Normalerweise erziehen Eltern ihre Kinder. So sollte es zumindest sein. Trotzdem entwickeln Kinder natürlich Strategien, um ihren Willen eben doch durchzusetzen. Vielfach ist es das Mittel des Charmes, das eingesetzt wird, um die Eltern milde zu stimmen und Wünsche erfüllt zu bekommen. Das ist oft süß, irgendwie rührend und führt mal zum Erfolg, mal aber auch nicht. Immer wieder kommt es jedoch auch zu einer unangenehmen Form der umgekehrten Pädagogik.
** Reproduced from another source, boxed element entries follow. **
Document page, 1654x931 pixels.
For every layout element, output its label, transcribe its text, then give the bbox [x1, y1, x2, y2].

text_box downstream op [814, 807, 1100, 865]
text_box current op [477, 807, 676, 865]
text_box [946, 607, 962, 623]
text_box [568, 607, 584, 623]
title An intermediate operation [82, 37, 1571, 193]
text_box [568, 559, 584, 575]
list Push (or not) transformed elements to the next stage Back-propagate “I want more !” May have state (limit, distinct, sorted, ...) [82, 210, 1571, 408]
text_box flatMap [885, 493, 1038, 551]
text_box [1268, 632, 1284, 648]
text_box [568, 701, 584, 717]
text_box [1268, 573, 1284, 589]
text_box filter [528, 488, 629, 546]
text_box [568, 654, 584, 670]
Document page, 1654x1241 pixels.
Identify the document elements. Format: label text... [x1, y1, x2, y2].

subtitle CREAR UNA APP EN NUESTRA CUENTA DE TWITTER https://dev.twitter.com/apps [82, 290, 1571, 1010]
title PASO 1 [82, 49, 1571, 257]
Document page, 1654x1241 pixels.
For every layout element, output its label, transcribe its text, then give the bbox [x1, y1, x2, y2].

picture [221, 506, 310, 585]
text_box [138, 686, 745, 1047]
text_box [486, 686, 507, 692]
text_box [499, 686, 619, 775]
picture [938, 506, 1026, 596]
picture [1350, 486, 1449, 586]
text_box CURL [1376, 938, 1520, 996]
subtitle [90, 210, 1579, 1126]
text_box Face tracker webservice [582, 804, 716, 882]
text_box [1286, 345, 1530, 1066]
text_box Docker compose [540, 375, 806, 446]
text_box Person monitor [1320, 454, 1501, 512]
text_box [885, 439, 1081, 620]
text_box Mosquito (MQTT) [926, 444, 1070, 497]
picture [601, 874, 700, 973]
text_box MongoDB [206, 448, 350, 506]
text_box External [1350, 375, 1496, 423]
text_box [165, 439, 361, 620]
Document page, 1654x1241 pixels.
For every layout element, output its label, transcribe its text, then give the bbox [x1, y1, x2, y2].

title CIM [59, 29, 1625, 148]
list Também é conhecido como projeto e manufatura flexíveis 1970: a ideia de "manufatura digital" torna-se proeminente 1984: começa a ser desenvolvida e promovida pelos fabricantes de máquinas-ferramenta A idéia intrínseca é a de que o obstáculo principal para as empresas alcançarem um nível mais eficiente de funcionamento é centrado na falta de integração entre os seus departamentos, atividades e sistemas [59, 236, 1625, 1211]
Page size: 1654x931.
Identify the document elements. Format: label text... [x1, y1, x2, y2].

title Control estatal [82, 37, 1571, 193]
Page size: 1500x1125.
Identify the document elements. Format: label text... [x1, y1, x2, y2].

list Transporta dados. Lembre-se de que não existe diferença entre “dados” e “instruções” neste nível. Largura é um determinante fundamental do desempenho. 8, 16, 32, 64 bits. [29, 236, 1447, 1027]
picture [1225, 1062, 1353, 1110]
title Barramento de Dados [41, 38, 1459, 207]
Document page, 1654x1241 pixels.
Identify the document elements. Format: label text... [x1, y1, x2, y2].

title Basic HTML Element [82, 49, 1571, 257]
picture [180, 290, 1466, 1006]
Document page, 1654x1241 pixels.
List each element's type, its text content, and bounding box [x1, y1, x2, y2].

Das Wort „Psycho-Terror“ mag hart klingen, für betroffene Eltern beschreibt es die Problematik jedoch oft am besten.

Man könnte es sich einfach machen und sagen, dass Kinder das Ergebnis unserer Erziehung sind. Wenn es soweit kommt, dass wir es mit kleinen „Monstern“ zu tun haben, dann ist der Grund bei den Eltern, nicht bei den Kindern zu suchen. Die Argumentation klingt schlüssig, doch hilft sie nur wenig, wenn es erst einmal so weit gekommen ist, dass Eltern ratlos, traurig und wütend vor der Situation stehen. Die Belastung ist enorm, der Weg aus der Krise schwer.

 

Das Kind auf dem Rad

Familienausflüge sind eine schöne Sache. Eine Radtour mit dem Kind ist gesund, bringt Bewegung und macht Spaß. Meistens jedenfalls. Doch aus dem Unternehmen kann auch eine Tortur werden, wenn der Nachwuchs plötzlich keinen Gefallen mehr daran findet und das in drastischer Form zum Ausdruck bringt.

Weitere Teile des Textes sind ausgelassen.